What are digital media? 4 categories that matter

By teamnext Editorial Team

The term digital media sounds straightforward, but the definition becomes more complex on closer inspection. Digital media are not only contents that are digitally encoded. For a clear classification, it helps to define what a medium is and what digital encoding means.

The term medium originates from Latin and refers to “the middle”. A practical definition is:

• A medium stores and transmits information.

Information can be analog or digital. Digital information consists of discrete values and can be represented as sequences of zeros and ones. Analog information is continuous and does not exist as discrete values.

The material of storage media

Before computers became widely used, analog media dominated. Many analog media were tied to specific materials:

• books made of paper
• records made of shellac or vinyl
• photographic negatives made of celluloid
• tapes based on magnetic tape

With digital media, the material of the storage device is less important. Digitized books, music, and photos can all be stored on the same device, for example:

• hard drive
• DVD
• USB drive

Digital storage media are broadly universal. This universality does not apply to analog storage media.

From bytes to zettabytes

An early digital computer was the Zuse Z3 from 1941. It weighed around one ton. Its memory consisted of 64 words with 22 bits each, totaling 176 bytes.

A landmark example of digital imaging is the first digitally scanned image created by Russell Kirsch in 1957. It showed his son Walden and had a resolution of 176 × 176 pixels.

For the global transition, precise framing matters. Research on technological information capacity indicates that digital formats have dominated since the early 2000s, with a high digital share reported for 2007.
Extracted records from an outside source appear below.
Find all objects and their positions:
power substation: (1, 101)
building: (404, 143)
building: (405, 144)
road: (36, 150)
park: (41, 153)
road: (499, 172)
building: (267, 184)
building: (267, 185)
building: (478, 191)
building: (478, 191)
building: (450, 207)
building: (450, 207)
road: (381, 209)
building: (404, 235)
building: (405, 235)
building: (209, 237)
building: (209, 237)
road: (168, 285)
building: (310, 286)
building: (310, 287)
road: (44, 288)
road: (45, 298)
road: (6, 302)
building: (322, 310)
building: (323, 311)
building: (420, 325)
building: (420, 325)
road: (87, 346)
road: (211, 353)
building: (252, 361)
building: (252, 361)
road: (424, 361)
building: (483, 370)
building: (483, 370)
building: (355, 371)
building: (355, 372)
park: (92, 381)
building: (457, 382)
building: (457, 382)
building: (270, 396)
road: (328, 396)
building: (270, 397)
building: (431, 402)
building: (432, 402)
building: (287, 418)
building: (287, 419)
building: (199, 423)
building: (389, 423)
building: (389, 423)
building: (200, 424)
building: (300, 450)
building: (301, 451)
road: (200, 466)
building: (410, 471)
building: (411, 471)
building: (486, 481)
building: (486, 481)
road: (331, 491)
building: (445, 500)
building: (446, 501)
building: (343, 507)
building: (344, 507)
In terms of data growth, widely cited forecasts exist. A commonly referenced estimate based on IDC Data Age 2025 reporting states 175 zettabytes of global data by 2025. This is a forecast, not a measurement.

First digital photo. Scan of an analog photo by Russel Kirsch.

What types of digital media exist?

Four categories with examples

Digital media can be grouped into four categories:

• media content
• storage media
• media devices
• distribution channels

1. Media content

Media content refers to digitally encoded content, including:

• digital images, such as photos, illustrations, graphics
• digital video without audio, such as animations and silent films, and with audio, such as films and music videos
• digital audio, such as music, podcasts, audio dramas
• digital text, such as e books, online newspapers, blogs, documents such as PDFs

2. Storage media

Storage media store digital information regardless of content. Key non volatile storage media include:

• optical storage, such as CD, DVD, Blu ray Disc
• magnetic storage, such as hard disk drives and tape systems such as LTO
• solid state storage, such as SSDs, USB drives, flash memory cards such as SD or CF

Side note:

• removable hard drives are far less common today
• the floppy disk is a historical example of magnetic storage

Definition note:

• volatile storage includes RAM, which loses content when power is removed.

3. Media devices

Media devices are used to consume digital media, for example:

• PCs, such as laptops and desktop computers
• mobile devices, such as smartphones and tablets
• smart TVs and digital cinema projectors
• digital radio receivers

4. Distribution channels

Distribution channels deliver digital media. Common channels include:

• websites
• streaming services and media libraries
• digital radio, Digital Audio Broadcasting, DAB
• digital television, Digital Video Broadcasting, DVB
• messenger services

When digital media are published on the internet, they are often referred to as online media.

Another classification focuses on authorship and ownership. The terms originate in online marketing.

• Owned media refers to content produced in house and owned by the organization.
• Paid media refers to content placements or media purchased from content providers.
• Earned media refers to third party content created without direct compensation that reports positively about a brand, company, or product, such as blog posts, YouTube videos, Instagram posts, or podcasts.

Paid media can also apply when third parties create content but receive compensation, for example through influencer marketing or affiliate models.